Welche Region der Toskana ist am ruhigsten?

Die Maremma und Teile des Südens rund um das Val d''Orcia wirken oft entspannter als Florenz oder die klassischen Tagesausflugsorte. Auch außerhalb der Saison ist dort meist mehr Platz.

Kann ich in der Toskana auch baden?

Ja, an der Küste und auf Elba gibt es Strandtage, und im Hinterland findest du Thermalorte wie Bagno Vignoni. Die klassische Kombination ist Kultur am Vormittag und Baden oder Pool am Nachmittag.

Sind die Altstädte kinderwagengeeignet?

Nur eingeschränkt. Viele Wege haben Kopfsteinpflaster, Stufen und Steigungen. Lucca und einzelne Bereiche von Siena sind noch am angenehmsten, in Florenz und Volterra wird es schneller anstrengend.

Welche Städte sollte ich mit dem Zug ansteuern?

Florenz ist der wichtigste Knotenpunkt. Pisa, Lucca, Arezzo und Prato sind ebenfalls gut angebunden. Für Siena brauchst du je nach Verbindung oft einen Umstieg oder den Bus ab einem Bahnhof in der Nähe.

Wie teuer ist ein Toskana-Urlaub?

Die Preise steigen stark in Florenz, Siena und an bekannten Weingütern. Im Hinterland und außerhalb der Hauptsaison findest du oft deutlich bessere Werte.

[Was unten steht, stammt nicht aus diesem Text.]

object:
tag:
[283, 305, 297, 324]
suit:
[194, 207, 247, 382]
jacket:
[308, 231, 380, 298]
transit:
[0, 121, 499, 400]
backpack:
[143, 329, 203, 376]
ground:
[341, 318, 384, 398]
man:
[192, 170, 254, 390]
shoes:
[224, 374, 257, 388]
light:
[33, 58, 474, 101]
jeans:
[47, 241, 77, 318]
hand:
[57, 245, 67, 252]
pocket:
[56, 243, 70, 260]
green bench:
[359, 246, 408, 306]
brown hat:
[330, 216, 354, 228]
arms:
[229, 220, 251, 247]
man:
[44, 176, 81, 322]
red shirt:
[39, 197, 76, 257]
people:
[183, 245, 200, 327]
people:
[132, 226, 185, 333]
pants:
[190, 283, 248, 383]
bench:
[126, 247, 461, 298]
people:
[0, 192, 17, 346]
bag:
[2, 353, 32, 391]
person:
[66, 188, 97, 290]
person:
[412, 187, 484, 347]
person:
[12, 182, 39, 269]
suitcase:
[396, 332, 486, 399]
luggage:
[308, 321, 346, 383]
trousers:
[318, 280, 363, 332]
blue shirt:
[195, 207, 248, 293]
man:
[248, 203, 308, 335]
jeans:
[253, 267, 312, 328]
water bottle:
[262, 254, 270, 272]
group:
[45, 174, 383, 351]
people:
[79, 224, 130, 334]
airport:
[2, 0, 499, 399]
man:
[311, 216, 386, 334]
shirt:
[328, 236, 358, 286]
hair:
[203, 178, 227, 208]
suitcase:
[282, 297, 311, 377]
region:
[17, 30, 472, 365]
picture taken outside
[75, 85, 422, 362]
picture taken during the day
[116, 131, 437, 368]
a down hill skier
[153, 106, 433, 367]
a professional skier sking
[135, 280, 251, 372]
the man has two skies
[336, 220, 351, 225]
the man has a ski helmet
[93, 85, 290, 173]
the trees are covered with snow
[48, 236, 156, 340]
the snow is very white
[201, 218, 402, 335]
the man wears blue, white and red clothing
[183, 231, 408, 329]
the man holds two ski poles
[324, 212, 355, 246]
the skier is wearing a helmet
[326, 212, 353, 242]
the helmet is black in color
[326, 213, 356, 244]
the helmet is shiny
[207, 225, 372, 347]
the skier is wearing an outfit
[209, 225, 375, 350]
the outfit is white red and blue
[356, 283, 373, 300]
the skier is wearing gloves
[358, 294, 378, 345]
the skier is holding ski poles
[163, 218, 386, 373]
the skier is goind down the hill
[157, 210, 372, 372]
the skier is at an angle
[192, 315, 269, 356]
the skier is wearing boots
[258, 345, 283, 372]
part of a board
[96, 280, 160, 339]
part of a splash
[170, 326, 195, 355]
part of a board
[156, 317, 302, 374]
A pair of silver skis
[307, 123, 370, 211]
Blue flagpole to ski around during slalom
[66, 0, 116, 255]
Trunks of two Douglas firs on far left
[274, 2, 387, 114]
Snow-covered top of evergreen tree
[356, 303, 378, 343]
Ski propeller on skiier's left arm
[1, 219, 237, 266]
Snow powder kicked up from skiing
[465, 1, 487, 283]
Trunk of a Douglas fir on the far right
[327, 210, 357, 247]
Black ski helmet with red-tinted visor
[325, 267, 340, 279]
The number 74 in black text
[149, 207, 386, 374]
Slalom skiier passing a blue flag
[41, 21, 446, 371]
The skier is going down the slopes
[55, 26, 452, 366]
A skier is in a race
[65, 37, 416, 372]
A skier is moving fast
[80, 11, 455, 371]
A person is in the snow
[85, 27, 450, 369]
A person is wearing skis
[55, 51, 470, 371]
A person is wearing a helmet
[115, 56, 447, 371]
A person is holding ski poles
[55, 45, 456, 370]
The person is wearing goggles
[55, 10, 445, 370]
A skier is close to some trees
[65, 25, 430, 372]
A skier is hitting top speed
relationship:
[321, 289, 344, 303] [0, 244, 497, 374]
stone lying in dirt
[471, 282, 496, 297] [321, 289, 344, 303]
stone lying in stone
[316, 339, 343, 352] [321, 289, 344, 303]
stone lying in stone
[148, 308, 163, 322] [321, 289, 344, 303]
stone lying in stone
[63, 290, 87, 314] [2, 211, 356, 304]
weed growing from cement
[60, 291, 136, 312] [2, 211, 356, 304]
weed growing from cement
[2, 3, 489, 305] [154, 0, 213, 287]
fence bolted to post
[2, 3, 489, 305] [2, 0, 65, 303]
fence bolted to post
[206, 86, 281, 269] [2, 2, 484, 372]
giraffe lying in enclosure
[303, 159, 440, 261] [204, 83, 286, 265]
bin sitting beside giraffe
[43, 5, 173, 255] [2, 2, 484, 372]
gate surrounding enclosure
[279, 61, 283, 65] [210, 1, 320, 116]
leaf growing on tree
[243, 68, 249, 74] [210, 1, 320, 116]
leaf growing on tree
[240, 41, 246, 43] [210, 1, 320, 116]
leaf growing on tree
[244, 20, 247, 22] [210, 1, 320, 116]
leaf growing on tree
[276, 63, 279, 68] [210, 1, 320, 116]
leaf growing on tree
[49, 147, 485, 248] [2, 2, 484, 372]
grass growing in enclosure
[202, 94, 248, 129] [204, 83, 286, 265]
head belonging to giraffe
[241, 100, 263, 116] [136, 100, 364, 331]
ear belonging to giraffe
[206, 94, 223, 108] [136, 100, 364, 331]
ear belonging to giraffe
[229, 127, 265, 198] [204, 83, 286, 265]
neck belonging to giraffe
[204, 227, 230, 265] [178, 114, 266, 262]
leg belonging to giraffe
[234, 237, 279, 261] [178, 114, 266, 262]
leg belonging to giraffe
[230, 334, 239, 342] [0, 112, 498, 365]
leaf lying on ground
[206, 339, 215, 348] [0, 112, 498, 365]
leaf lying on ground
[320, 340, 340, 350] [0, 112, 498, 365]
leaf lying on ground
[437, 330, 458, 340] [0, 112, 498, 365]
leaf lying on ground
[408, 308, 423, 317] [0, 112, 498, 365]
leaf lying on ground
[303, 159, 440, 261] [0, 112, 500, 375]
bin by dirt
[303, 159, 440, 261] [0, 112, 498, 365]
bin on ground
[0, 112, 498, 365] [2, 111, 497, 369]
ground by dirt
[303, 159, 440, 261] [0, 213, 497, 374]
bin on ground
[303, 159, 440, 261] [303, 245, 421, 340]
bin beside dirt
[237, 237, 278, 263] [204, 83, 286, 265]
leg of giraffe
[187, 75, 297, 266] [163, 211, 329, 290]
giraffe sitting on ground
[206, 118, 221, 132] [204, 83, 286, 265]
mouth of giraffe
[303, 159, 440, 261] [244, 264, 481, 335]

Für Agriturismi und einfache Hotels ist die Auswahl breiter als in den Innenstädten.

Welche Orte eignen sich für eine Rundreise?

Eine gute Route verbindet Florenz, Chianti, Siena und das Val d''Orcia. Wer mehr Zeit hat, nimmt noch Pisa, Lucca oder die Maremma dazu. So vermeidest du zu lange Fahrten und bekommst verschiedene Seiten der Region mit.